The generalized Riemann problem (GRP) is the Cauchy problem for a hyperbolic conservation law with piecewise smooth data that includes a jump-discontinuity. We are mainly interested in solving the GRP as a building block for high order numerical schemes. In a finite volume scheme with a reconstruction step, or in a discontinuous Galerkin finite element method, the solution of the PDE is represented at each time-step by a piecewise smooth function with possible jumps at the cell interfaces.
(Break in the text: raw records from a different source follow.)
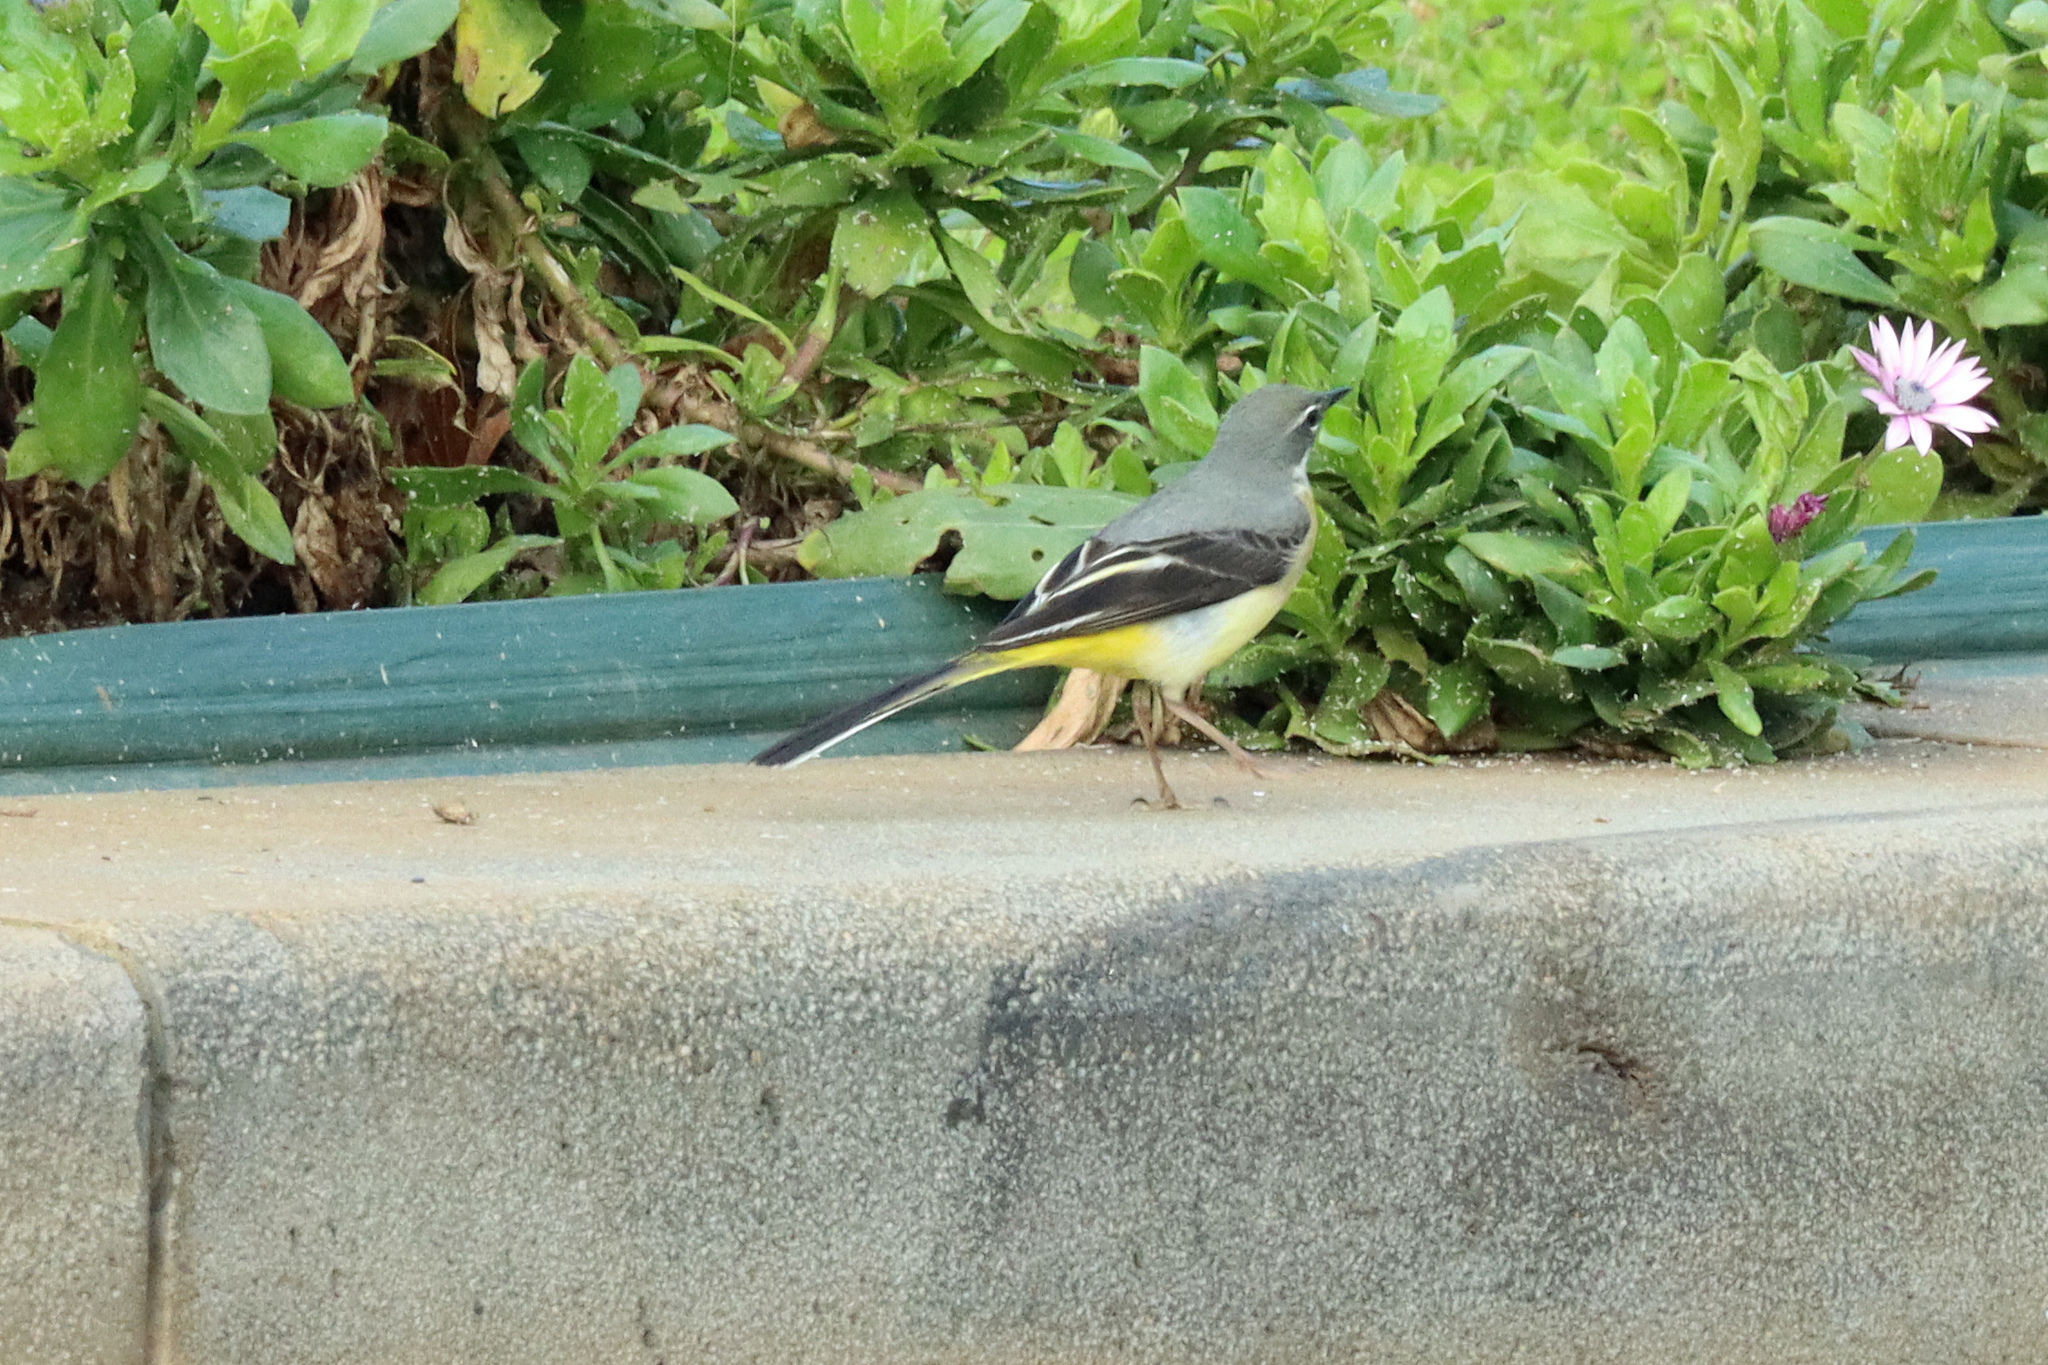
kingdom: Animalia
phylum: Chordata
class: Aves
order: Passeriformes
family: Motacillidae
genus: Motacilla
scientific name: Motacilla cinerea
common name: Grey wagtail
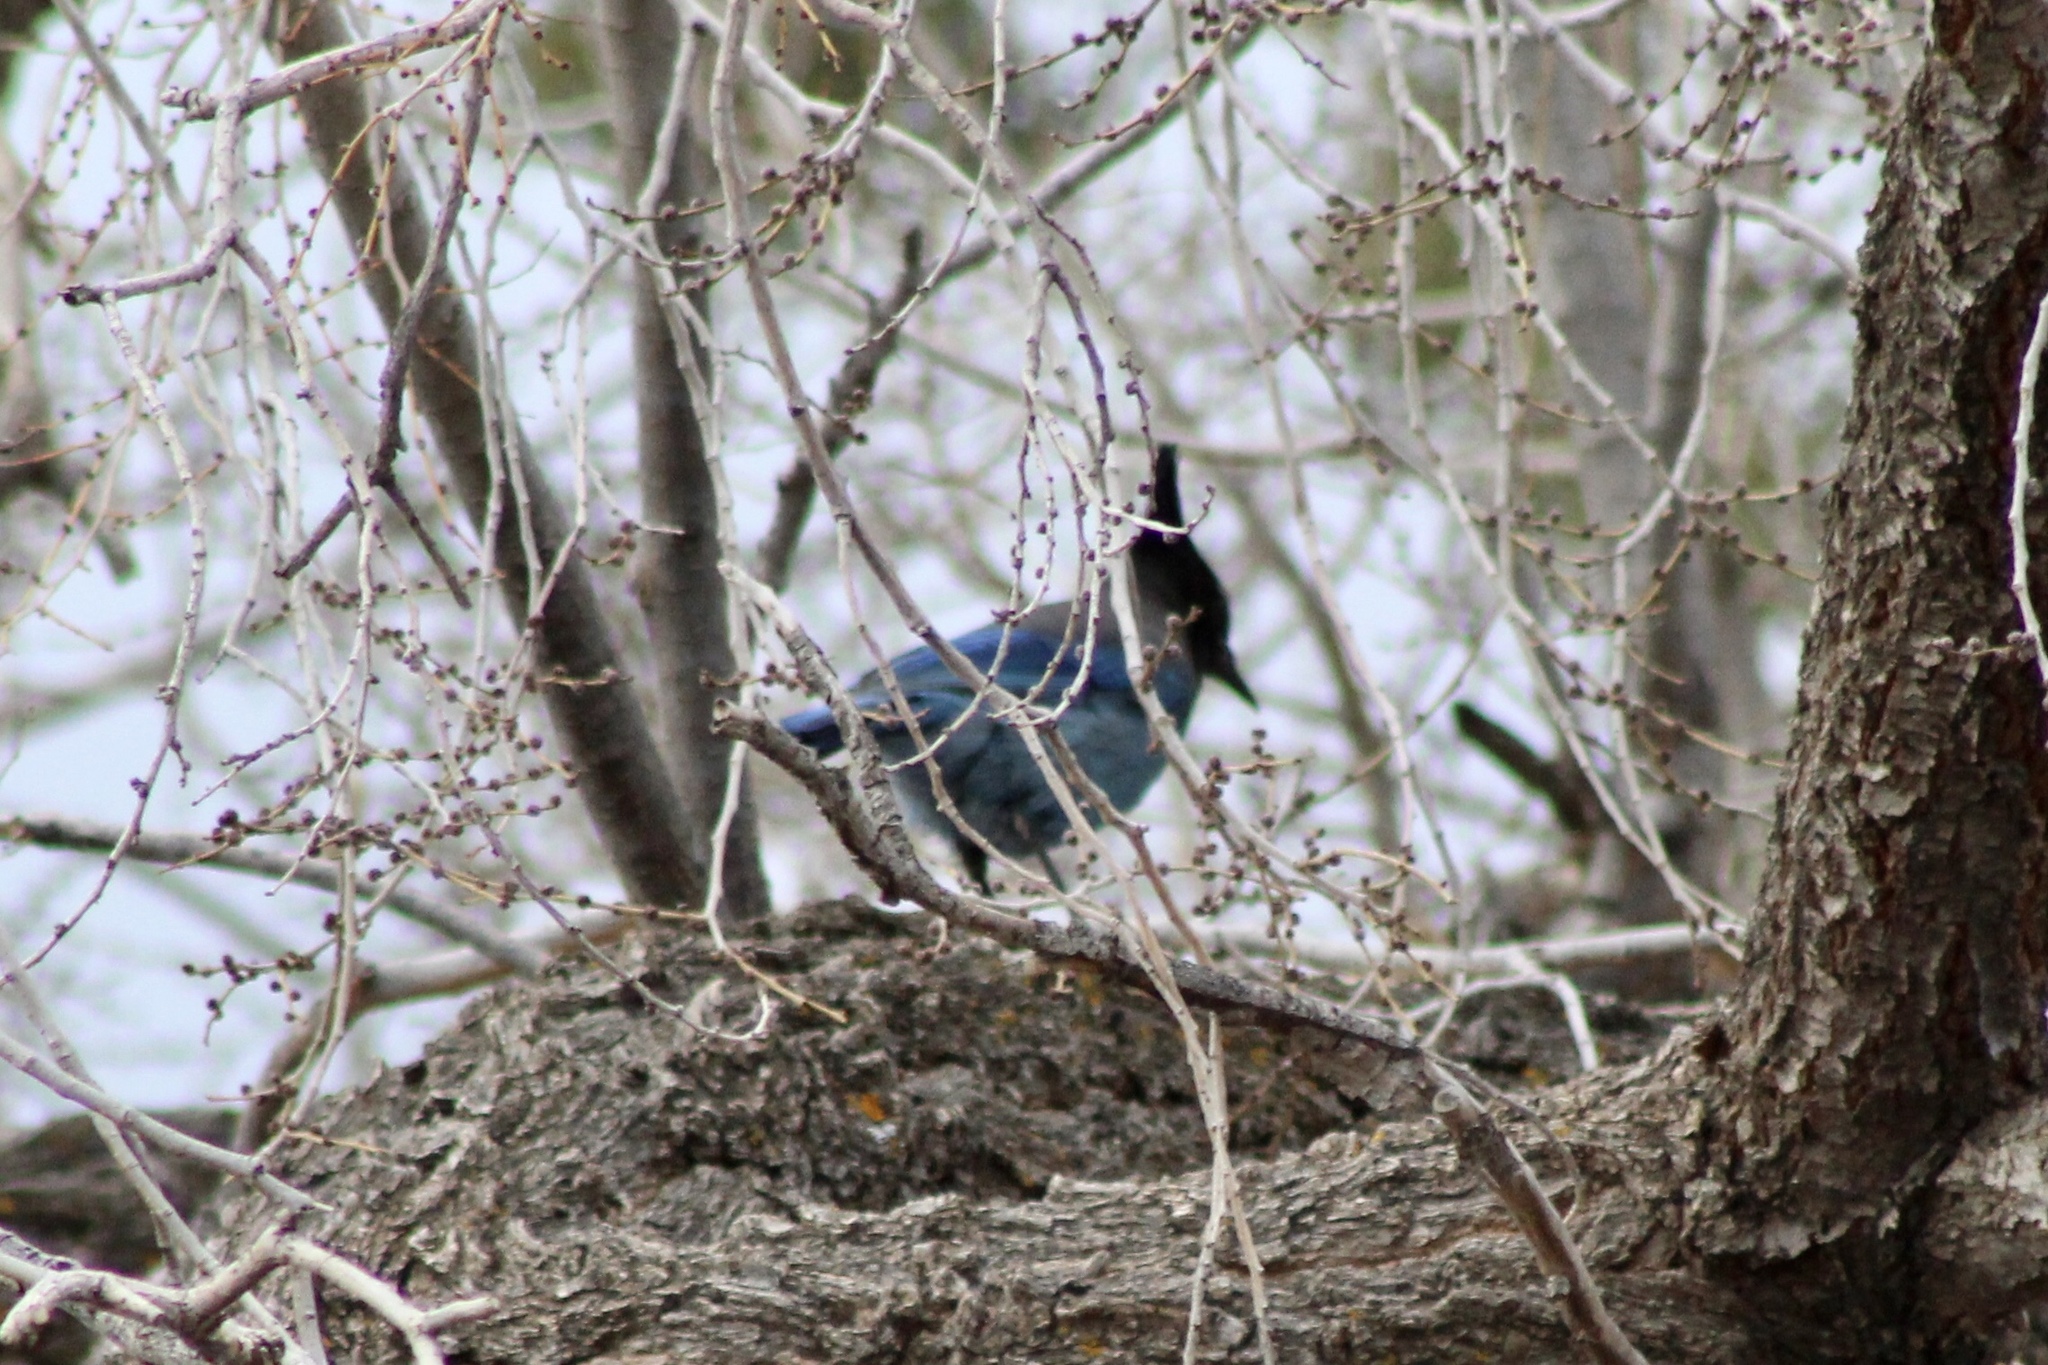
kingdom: Animalia
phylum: Chordata
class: Aves
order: Passeriformes
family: Corvidae
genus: Cyanocitta
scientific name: Cyanocitta stelleri
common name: Steller's jay
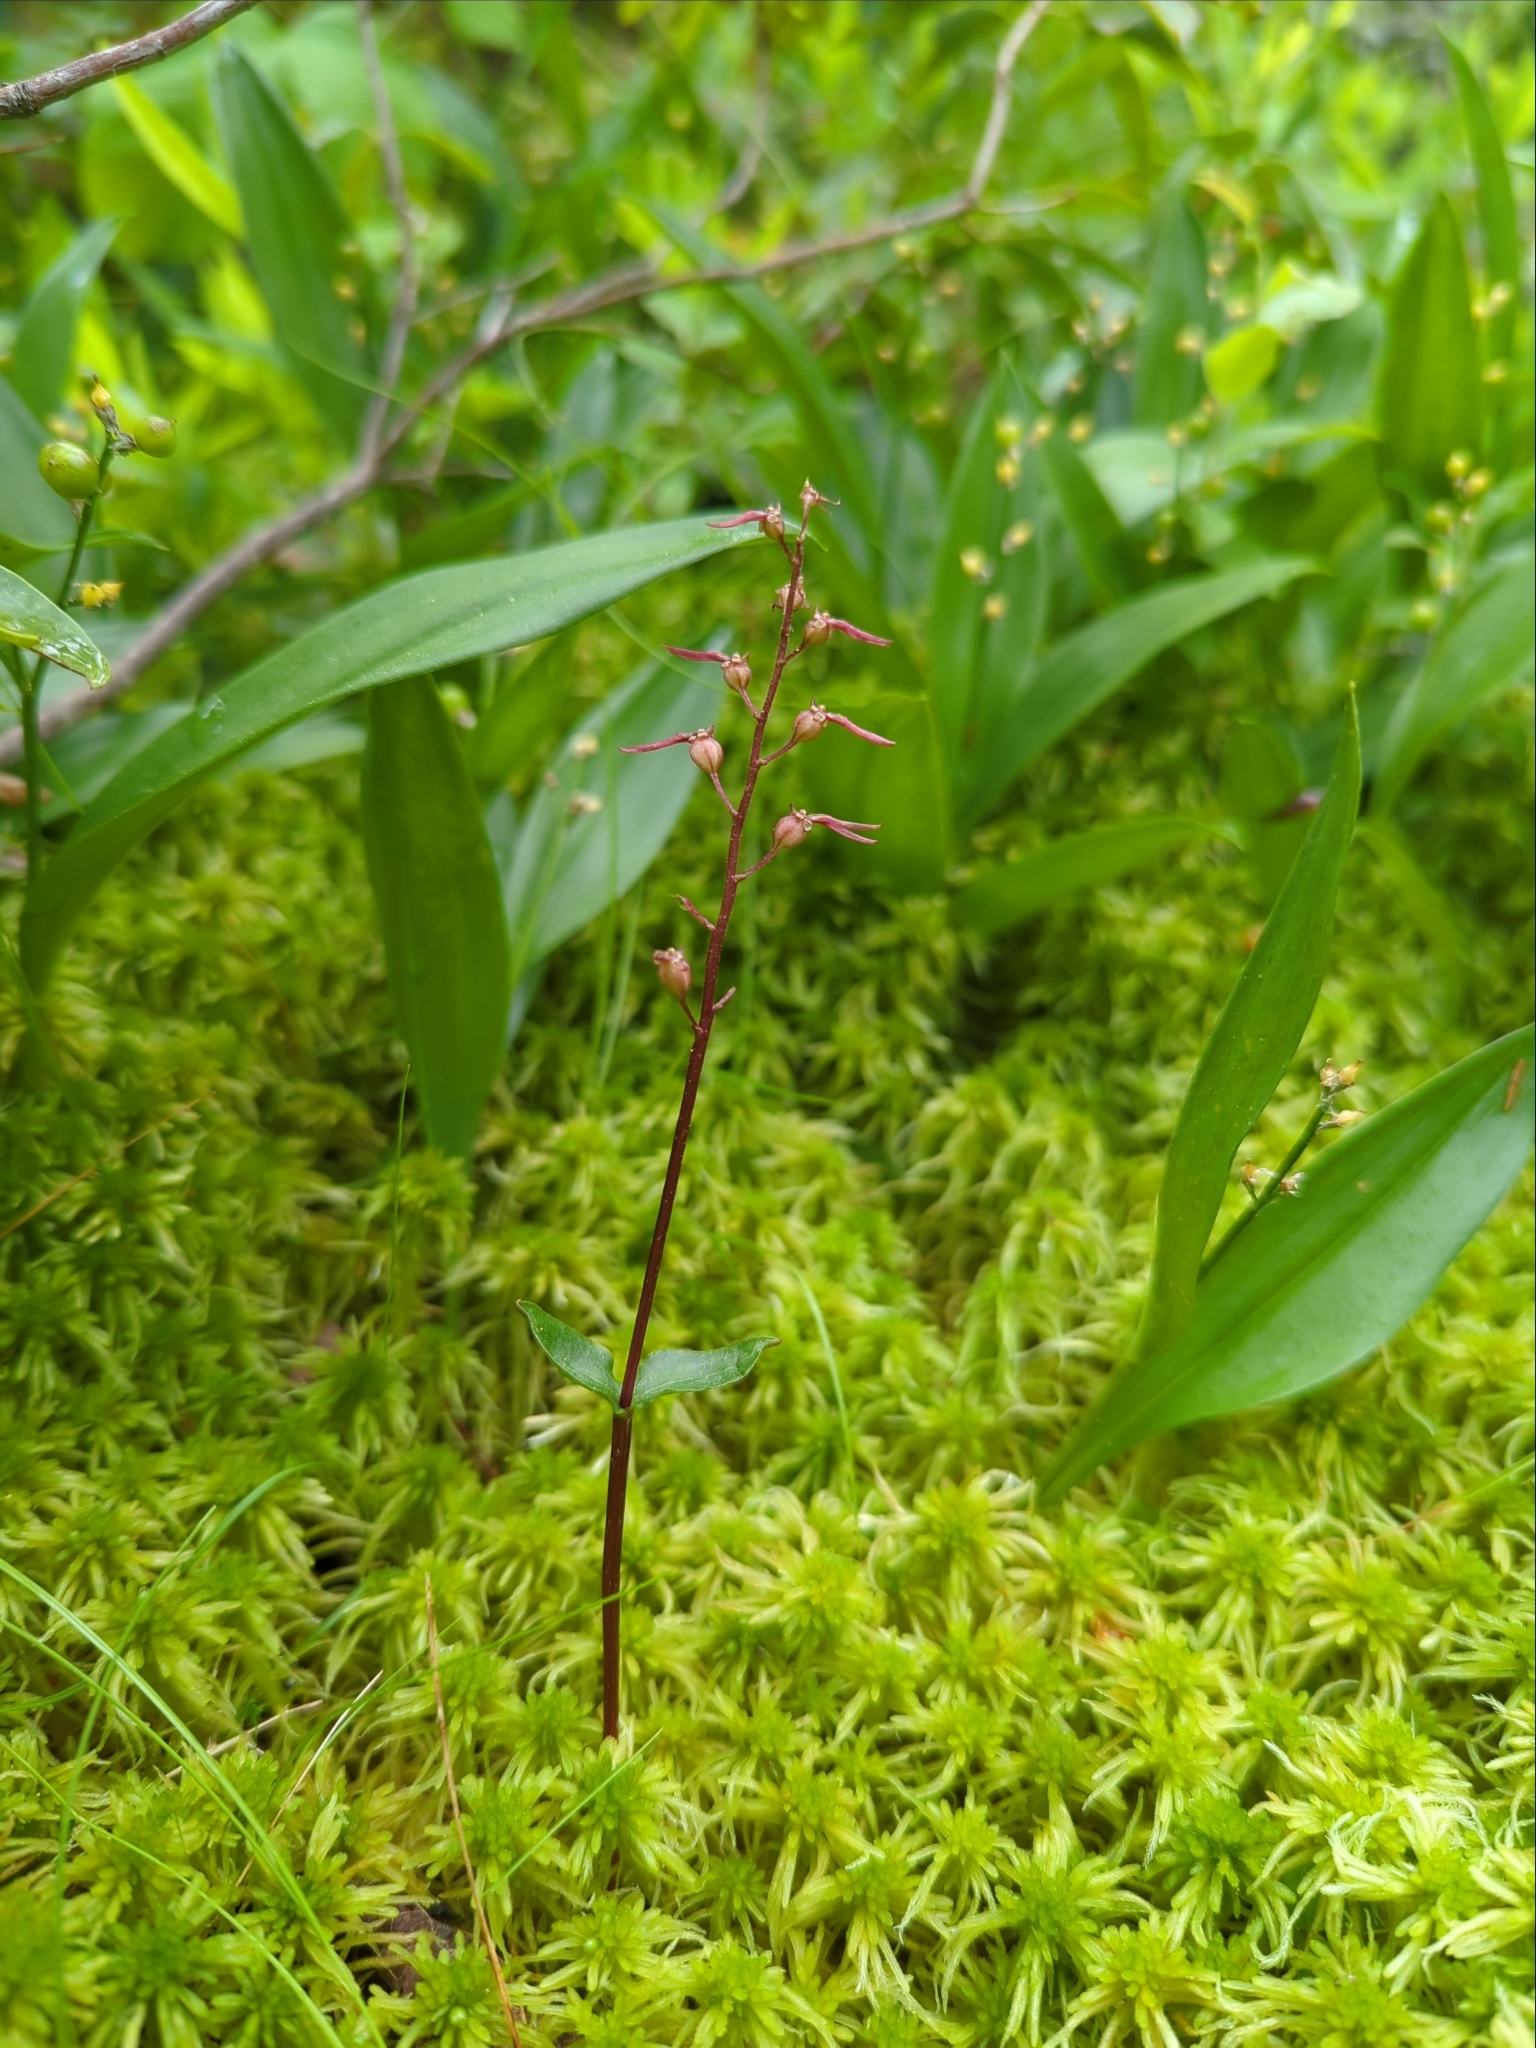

In general, no exact solutions of the GRP for nonlinear systems are available. Approximate GRP solvers typically employ one of the following strategies: (1) "Instantaneous interaction", which roughly speaking leads to a Taylor approximation of the solution; or (2) "Evolution in the small", which means evolving the solution locally in each cell and computing numerical fluxes from the evolved data without resolving the full wave-pattern of the GRP. Recently, approach (2) gained in popularity, because it is a lot easier to code and can be adapted to handle stiff source terms more easily. However, a systematic comparison of the two approaches and a rigorous analysis of its theoretical properties seem to be missing in the literature. Our aim is to contribute a first step towards closing this gap.
In this talk we give a short introduction to the theory of both classical and generalized Riemann problems, see different GRP solver in action, and take a closer look at what evolution in the small solvers are actually trying to compute from an analytical perspective.